When dealing with similar problems, I wound up implementing a repository that cached PK Entities for a given type, and allowed a 'LoadFromDetached' which would Find the entity in the database, and 'copy' all the scalar properties except PK over to the newly attached entity.
The performance will take a bit of a hit, but it provides a bullet proof way of making sure navigation properties don't get mangled by 'forgetting' about them.
First off, I'm assuming you have read the article "Multithreading and the Entity Framework" on MSDN.
Solution #1 is almost certainly the safest from a threading perspective, since you are guaranteeing that only one thread is interacting with the context at any give time. There is nothing inherently wrong with keeping the context around- it isn't keeping database connections open behind the scenes, so it's just memory overhead. This could, of course, present a performance problem if you end up bottlenecked on that thread and the whole application is written with single-db-thread assumptions.
Solution #2 seems unworkable to me- you'd end up with subtle bugs throughout the application where people forget to re-attach (or detach) entities.
One solution is to not use your entity objects in the UI layer of the application. I'd recommend this anyway- chances are, the structure/layout of the entity objects is not optimal for how you want to display things on your user interface (this is the reason for the family of MVC patterns). Your DAL should have methods which are business logic specific (UpdateCustomer
for instance), and it should decide internally whether to create a new Context or use a stored one. You can start with the single stored context approach, and then if you run into bottleneck issues you have a limited surface area where you need to make changes.

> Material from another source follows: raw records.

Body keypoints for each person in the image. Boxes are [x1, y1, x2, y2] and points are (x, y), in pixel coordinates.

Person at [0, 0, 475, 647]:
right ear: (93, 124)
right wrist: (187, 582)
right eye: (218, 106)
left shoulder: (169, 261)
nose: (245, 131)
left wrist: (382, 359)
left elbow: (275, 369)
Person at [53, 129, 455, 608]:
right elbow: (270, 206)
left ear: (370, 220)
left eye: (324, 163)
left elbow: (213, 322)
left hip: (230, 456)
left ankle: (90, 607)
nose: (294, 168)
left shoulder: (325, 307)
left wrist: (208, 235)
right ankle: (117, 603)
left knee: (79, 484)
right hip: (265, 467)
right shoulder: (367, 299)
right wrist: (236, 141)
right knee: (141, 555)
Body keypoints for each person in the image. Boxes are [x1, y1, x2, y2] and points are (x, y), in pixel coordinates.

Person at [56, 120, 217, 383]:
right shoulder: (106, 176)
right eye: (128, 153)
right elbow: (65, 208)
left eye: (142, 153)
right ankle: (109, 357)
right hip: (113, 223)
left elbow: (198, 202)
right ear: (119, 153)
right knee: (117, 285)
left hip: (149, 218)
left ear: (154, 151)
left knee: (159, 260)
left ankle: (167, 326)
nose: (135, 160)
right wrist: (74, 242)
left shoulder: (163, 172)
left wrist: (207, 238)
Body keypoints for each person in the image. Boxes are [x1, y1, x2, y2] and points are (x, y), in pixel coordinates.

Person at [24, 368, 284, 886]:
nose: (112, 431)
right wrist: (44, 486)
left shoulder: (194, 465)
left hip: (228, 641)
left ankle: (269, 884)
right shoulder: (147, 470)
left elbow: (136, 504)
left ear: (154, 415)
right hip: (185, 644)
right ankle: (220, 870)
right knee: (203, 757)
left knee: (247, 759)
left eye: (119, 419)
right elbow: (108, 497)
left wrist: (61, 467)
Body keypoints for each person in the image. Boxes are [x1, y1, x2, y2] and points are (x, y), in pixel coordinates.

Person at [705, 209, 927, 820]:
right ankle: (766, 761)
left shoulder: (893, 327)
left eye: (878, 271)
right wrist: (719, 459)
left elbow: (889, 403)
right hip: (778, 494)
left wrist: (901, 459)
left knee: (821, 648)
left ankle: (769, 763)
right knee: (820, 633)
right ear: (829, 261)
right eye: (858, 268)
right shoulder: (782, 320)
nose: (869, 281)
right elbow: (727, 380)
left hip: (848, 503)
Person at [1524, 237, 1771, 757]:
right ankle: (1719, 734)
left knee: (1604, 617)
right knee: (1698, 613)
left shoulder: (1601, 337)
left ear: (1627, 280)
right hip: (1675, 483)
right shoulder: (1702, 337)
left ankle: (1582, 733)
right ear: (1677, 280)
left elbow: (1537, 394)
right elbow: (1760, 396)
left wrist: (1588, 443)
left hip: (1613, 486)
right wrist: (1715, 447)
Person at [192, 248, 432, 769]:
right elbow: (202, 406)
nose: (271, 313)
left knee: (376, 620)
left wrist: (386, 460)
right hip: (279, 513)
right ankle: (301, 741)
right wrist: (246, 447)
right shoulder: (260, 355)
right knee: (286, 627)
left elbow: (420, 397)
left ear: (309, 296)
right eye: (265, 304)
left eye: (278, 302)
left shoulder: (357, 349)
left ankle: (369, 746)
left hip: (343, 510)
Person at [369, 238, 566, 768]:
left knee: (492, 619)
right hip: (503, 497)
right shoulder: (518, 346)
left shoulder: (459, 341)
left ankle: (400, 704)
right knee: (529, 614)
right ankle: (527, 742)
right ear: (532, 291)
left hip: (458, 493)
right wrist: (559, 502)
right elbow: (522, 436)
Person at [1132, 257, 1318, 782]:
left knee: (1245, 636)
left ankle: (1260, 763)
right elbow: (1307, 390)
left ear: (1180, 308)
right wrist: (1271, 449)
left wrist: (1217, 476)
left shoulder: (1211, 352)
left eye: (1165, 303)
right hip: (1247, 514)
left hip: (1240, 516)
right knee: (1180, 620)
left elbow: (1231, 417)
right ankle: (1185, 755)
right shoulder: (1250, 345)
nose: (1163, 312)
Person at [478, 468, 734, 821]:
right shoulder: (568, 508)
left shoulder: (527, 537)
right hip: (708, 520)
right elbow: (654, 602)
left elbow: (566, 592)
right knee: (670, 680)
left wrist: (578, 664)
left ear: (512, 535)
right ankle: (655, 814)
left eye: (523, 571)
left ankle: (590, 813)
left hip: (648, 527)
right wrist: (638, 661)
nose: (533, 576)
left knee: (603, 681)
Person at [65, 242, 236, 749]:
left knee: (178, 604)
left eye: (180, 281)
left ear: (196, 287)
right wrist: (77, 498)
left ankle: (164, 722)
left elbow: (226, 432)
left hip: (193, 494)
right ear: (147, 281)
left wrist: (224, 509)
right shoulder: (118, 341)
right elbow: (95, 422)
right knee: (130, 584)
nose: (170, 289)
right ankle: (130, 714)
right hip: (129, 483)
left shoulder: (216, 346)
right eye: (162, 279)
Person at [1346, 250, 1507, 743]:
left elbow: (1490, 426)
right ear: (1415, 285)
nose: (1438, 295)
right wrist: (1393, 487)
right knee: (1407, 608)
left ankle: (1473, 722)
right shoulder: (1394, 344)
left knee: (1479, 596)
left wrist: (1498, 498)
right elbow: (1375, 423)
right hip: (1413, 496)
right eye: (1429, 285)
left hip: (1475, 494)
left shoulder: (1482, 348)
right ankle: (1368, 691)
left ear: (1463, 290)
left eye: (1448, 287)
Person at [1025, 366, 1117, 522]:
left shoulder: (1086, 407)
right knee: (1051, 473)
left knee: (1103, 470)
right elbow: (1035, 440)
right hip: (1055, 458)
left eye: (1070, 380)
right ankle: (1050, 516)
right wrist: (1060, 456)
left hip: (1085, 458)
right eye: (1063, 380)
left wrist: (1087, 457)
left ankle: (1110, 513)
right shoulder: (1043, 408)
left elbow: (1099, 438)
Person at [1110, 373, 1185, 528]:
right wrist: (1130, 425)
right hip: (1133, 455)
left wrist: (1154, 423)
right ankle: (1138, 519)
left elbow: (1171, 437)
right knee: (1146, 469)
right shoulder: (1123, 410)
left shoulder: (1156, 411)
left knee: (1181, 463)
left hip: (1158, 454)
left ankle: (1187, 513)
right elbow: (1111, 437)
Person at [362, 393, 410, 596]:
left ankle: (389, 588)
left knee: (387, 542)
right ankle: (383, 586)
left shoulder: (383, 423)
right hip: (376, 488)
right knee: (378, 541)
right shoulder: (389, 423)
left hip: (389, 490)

The downside is that you need to write a lot more code- you'd have your EF entities, but you'd also have business entities that have duplicate properties and potentially differing cardinality of many of the EF entities. To mitigate this, you can use frameworks like AutoMapper to simplify copying properties from the EF entities to the business entities and back again.